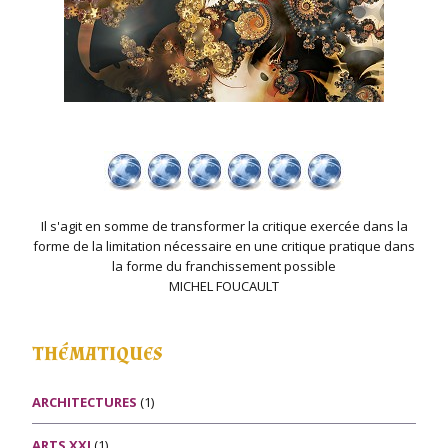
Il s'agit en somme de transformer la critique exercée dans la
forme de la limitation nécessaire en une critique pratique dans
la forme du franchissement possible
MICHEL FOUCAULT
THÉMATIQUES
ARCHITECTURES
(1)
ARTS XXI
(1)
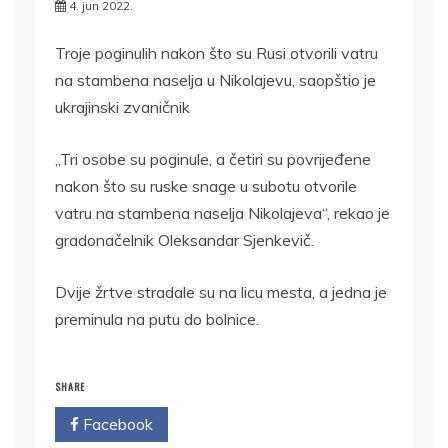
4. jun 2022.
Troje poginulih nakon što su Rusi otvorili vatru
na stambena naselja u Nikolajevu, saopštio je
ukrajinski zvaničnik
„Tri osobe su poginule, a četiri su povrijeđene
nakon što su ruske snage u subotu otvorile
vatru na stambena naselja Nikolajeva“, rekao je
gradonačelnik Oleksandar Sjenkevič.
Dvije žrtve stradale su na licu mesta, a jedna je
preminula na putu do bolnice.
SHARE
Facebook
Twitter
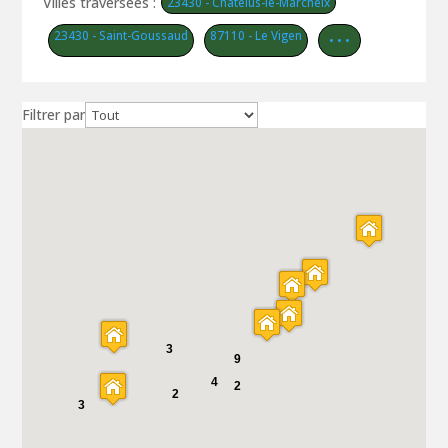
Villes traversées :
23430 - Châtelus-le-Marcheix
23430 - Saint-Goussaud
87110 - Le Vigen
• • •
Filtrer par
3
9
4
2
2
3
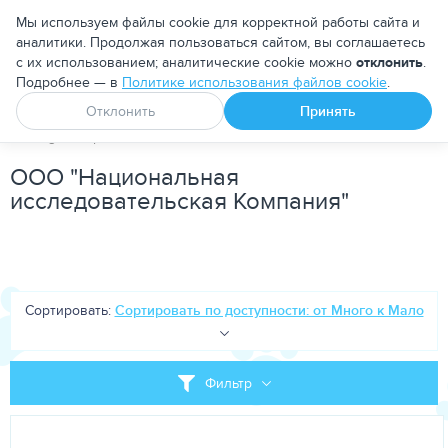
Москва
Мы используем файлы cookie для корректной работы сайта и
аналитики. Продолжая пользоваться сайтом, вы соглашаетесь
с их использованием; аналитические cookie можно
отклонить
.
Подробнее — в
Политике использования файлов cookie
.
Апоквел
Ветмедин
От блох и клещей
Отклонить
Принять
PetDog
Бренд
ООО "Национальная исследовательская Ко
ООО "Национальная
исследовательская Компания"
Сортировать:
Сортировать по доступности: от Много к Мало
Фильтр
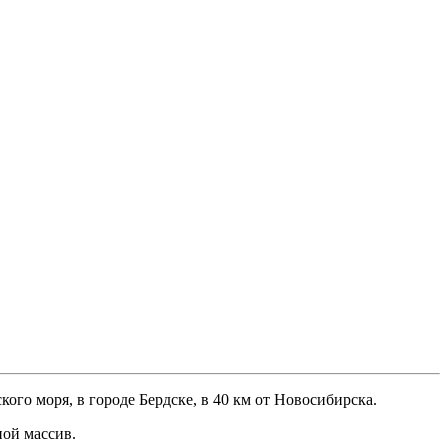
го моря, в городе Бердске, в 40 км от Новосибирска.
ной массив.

++++++++++++++++++++

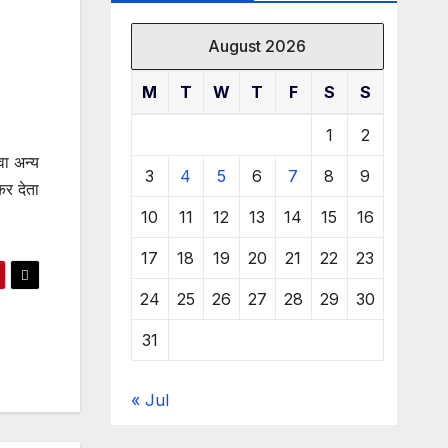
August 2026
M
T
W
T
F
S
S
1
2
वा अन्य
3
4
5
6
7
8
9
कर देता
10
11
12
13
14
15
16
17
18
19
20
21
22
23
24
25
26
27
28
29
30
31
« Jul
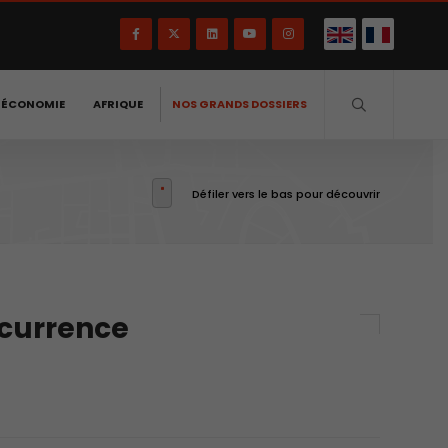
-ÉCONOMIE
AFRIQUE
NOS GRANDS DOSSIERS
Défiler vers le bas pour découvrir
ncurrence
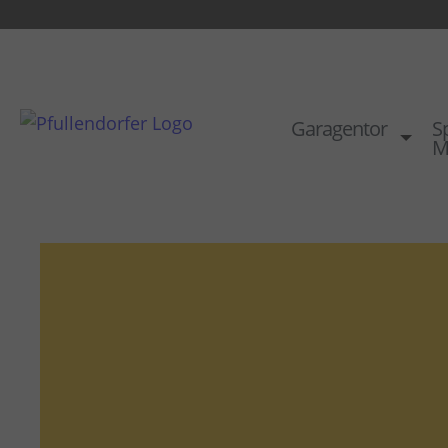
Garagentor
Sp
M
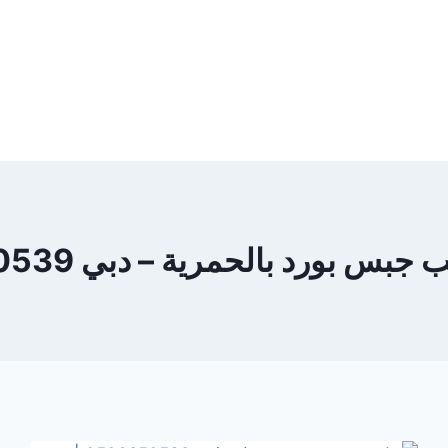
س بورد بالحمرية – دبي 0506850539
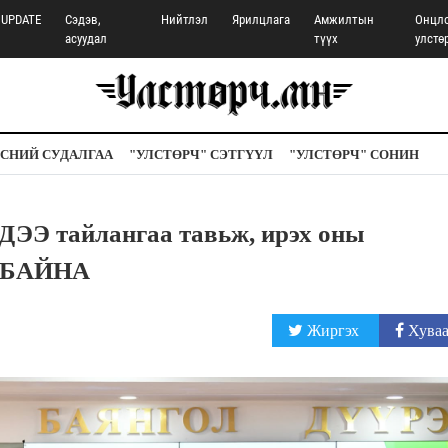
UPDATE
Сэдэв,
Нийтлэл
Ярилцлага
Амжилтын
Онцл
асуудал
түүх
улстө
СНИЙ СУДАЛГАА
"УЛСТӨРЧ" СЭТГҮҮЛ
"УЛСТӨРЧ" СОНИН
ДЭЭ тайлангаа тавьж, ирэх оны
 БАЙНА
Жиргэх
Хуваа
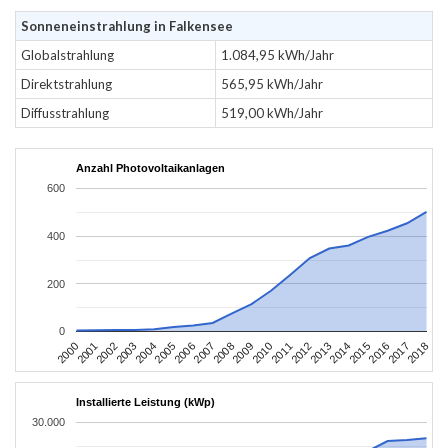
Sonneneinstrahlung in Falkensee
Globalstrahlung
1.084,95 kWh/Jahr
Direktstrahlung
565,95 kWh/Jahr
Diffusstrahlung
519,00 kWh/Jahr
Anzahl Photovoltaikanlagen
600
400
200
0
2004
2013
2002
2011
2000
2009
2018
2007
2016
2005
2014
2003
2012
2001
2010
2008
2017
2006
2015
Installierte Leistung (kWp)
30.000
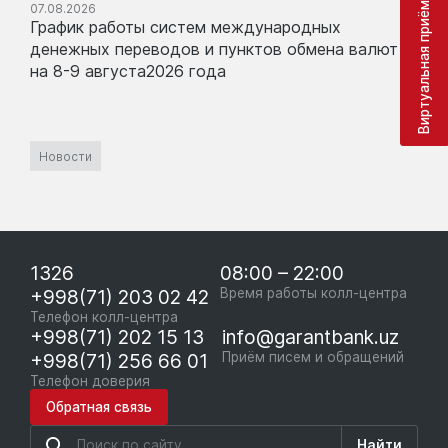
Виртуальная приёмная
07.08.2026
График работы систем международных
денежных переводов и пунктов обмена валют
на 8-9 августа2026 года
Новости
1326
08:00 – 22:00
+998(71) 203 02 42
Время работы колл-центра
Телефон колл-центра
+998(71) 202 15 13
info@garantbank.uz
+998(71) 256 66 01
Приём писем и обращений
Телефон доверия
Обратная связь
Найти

++++++++++++++++++++

§ Problem requirements: Transcribe only the lines above that start at the line containing "Il s'agit en" and end at the line containing "ной массив.". Omit pictures.

§ Result of the exercise:
Il s'agit en somme de transformer la critique exercée dans la
forme de la limitation nécessaire en une critique pratique dans
la forme du franchissement possible
MICHEL FOUCAULT
THÉMATIQUES
ARCHITECTURES
(1)
ARTS XXI
(1)
4. jun 2022.
Troje poginulih nakon što su Rusi otvorili vatru
na stambena naselja u Nikolajevu, saopštio je
ukrajinski zvaničnik
„Tri osobe su poginule, a četiri su povrijeđene
nakon što su ruske snage u subotu otvorile
vatru na stambena naselja Nikolajeva“, rekao je
gradonačelnik Oleksandar Sjenkevič.
Dvije žrtve stradale su na licu mesta, a jedna je
preminula na putu do bolnice.
SHARE
Facebook
Twitter
Villes traversées :
23430 - Châtelus-le-Marcheix
23430 - Saint-Goussaud
87110 - Le Vigen
• • •
Filtrer par
3
9
4
2
2
3
Москва
Мы используем файлы cookie для корректной работы сайта и
аналитики. Продолжая пользоваться сайтом, вы соглашаетесь
с их использованием; аналитические cookie можно
отклонить
.
Подробнее — в
Политике использования файлов cookie
.
Апоквел
Ветмедин
От блох и клещей
Отклонить
Принять
PetDog
Бренд
ООО "Национальная исследовательская Ко
ООО "Национальная
исследовательская Компания"
Сортировать:
Сортировать по доступности: от Много к Мало
Фильтр
го моря, в городе Бердске, в 40 км от Новосибирска.
ной массив.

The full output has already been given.